The other supporting factor for Cadila is its growing India presence (~45 per cent of sales), which is similar in size as the US business and provides better cash-flow visibility.
On the balance sheet front, debt-to-equity ratio has gone under 0.25x (vs 0.6x in FY20) after a sharp reduction in debt over FY21.
Here, it is pertinent to note that, recently, the company has entered into an agreement to divest its Animal Healthcare Established Market business for Rs 2,920 crore.

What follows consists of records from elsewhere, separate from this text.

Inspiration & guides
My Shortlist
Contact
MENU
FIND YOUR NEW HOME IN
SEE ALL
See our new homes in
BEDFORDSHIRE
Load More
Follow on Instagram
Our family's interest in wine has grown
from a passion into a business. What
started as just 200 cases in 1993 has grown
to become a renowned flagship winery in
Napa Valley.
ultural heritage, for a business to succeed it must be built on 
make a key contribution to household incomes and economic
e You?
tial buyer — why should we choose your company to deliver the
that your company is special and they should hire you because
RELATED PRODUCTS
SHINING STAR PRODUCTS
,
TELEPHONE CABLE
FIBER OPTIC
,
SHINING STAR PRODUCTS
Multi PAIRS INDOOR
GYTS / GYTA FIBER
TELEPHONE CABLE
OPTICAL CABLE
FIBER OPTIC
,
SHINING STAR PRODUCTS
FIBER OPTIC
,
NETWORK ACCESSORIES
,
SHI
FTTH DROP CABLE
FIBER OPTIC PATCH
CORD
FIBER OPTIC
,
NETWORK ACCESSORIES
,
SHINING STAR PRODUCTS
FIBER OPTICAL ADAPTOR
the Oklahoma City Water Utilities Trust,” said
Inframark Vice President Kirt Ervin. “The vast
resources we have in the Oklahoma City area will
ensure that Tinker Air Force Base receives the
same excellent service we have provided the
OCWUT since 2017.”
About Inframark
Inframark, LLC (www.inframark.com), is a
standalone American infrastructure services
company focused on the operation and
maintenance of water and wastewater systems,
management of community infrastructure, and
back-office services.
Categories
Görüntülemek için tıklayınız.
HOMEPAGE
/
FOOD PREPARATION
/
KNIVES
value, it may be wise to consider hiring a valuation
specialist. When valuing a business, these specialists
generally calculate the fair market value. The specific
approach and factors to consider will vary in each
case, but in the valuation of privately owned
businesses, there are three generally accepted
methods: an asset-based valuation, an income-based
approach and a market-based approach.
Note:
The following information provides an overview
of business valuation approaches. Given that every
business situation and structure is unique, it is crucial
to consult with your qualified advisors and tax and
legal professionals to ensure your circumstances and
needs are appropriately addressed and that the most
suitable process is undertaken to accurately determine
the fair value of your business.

While the transaction valuation appears reasonable at 19x EV/EBITDA, the deal helps to bring focus on domestic formulation and consumer health businesses.
Taking account of this deal, potentially, the debt to equity comes to 0.05x only. This provides comfort as the company plans to keep capex in the range of Rs 700-800 crore annually.
Coming to valuations, the stock (15.1x EV/EBITDA FY23e) is trading slightly ahead of its peers such as Cipla and Dr Reddy’s. However, we view the risk- reward is relatively better due to the COVID opportunity and traction in complex pharma pipeline.